PG-Match: A Pose-Guided Generalizable Framework for Semi-Dense Feature Matching
Jiayi Pei, Peili Song, Chenyang Zhao, Lei Sun, Jingtai Liu
AI summary
Problem
Existing detector-free feature matching methods rely on ground-truth depth data for supervision, which is scarce and limits generalization across diverse environments. Furthermore, traditional match supervision lacks global geometric consistency, reducing inlier ratios and degrading downstream performance.
Approach
PG-Match leverages ground-truth camera poses as supervision instead of depth, enabling end-to-end training via a Differentiable Outlier Rejection Module (DORM).
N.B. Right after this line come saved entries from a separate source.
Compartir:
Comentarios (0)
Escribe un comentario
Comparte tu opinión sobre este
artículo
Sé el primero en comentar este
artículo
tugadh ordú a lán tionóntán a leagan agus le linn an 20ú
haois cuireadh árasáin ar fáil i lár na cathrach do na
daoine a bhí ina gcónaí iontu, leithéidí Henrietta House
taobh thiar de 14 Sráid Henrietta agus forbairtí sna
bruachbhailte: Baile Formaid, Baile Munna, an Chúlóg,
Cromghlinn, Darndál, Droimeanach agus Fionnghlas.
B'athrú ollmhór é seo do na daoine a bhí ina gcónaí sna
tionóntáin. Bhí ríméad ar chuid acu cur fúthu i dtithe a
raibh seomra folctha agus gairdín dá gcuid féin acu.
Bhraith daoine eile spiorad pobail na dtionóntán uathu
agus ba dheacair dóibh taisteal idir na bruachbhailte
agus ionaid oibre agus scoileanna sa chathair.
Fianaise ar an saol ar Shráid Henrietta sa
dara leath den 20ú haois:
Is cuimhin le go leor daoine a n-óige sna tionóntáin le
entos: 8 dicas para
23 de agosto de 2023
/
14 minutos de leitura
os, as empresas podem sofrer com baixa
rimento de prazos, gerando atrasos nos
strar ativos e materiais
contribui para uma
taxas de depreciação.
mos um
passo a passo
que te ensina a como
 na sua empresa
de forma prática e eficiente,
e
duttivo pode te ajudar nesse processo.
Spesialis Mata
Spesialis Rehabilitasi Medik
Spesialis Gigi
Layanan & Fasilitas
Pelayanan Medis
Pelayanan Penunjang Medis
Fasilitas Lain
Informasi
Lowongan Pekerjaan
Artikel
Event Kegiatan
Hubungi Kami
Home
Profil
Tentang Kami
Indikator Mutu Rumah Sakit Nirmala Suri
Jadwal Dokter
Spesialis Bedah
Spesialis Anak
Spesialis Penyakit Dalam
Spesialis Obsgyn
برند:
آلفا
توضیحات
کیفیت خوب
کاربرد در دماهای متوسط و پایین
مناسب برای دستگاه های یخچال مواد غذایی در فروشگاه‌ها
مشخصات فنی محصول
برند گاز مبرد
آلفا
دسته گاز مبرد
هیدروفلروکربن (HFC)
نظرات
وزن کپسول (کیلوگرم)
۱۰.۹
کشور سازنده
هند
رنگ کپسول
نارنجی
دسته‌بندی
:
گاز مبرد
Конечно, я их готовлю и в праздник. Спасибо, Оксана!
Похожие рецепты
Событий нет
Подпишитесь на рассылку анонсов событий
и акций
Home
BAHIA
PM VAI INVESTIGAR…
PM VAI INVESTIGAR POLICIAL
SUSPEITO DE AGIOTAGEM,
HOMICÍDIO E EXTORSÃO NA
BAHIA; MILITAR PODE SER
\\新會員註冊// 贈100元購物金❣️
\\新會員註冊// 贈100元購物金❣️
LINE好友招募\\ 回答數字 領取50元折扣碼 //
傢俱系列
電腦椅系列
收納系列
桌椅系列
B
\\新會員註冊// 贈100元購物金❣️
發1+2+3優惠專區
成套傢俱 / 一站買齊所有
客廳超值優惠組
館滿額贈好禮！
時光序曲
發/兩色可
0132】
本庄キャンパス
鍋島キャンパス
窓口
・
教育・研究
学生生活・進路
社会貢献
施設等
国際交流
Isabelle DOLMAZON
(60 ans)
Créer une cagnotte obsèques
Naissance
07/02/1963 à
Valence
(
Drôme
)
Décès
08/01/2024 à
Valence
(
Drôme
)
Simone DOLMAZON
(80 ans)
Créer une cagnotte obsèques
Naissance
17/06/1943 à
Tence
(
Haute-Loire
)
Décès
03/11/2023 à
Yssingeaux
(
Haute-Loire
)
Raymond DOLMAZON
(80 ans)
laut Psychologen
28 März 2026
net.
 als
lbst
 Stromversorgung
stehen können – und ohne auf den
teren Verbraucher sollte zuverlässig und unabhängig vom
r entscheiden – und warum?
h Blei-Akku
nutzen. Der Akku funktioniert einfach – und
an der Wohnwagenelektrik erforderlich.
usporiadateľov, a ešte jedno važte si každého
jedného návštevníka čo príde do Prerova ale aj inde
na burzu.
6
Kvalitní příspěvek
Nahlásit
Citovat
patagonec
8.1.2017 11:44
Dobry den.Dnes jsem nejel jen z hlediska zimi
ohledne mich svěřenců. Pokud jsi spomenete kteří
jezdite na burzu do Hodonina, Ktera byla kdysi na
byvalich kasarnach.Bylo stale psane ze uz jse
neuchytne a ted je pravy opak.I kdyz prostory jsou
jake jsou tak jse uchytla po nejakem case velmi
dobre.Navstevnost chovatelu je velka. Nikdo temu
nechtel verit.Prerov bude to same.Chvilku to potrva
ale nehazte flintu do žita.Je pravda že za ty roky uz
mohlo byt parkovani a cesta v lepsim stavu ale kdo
It combines this with a confidence-guided coarse-to-fine matching strategy to efficiently refine semi-dense correspondences while maintaining global consistency.
Key results
- Outperforms state-of-the-art pose accuracy on MegaDepth-1500
- Demonstrates strong cross-dataset generalization on PhotoTourism
- Improves accuracy and completeness in downstream SfM pipelines
- Increases inlier ratios through differentiable outlier rejection
Why it matters
Enables reliable, depth-independent feature matching for real-world 3D reconstruction and visual localization where ground-truth depth is unavailable.
Abstract
Feature matching is a fundamental technique in visual perception, essential for tasks such as 3D reconstruction, SLAM, and visual localization. Existing detector-free methods often struggle to generalize due to their reliance on depth data, which is not available in many datasets. We propose PG-Match, a detector-free feature matching framework that leverages pose supervision instead of depth-based supervision, thereby im- proving generalization across diverse environments. We further introduce a Differentiable Outlier Rejection Module (DORM) to enhance global consistency and increase the inlier ratio. For efficiency, a coarse-to-fine matching strategy is employed, where specially designed confidence scores are utilized to guide the sampling process. This ensures efficient convergence and avoids local optima. Experiments on the widely used MegaDepth- 1500 dataset show that PG-Match consistently outperforms state-of-the-art approaches, highlighting the effectiveness of its pose-guided design. Additionally, experiments on the depth-free PhotoTourism dataset further evaluate generalization of PG- Match, and its performance is also assessed in a downstream Structure from Motion (SfM) task.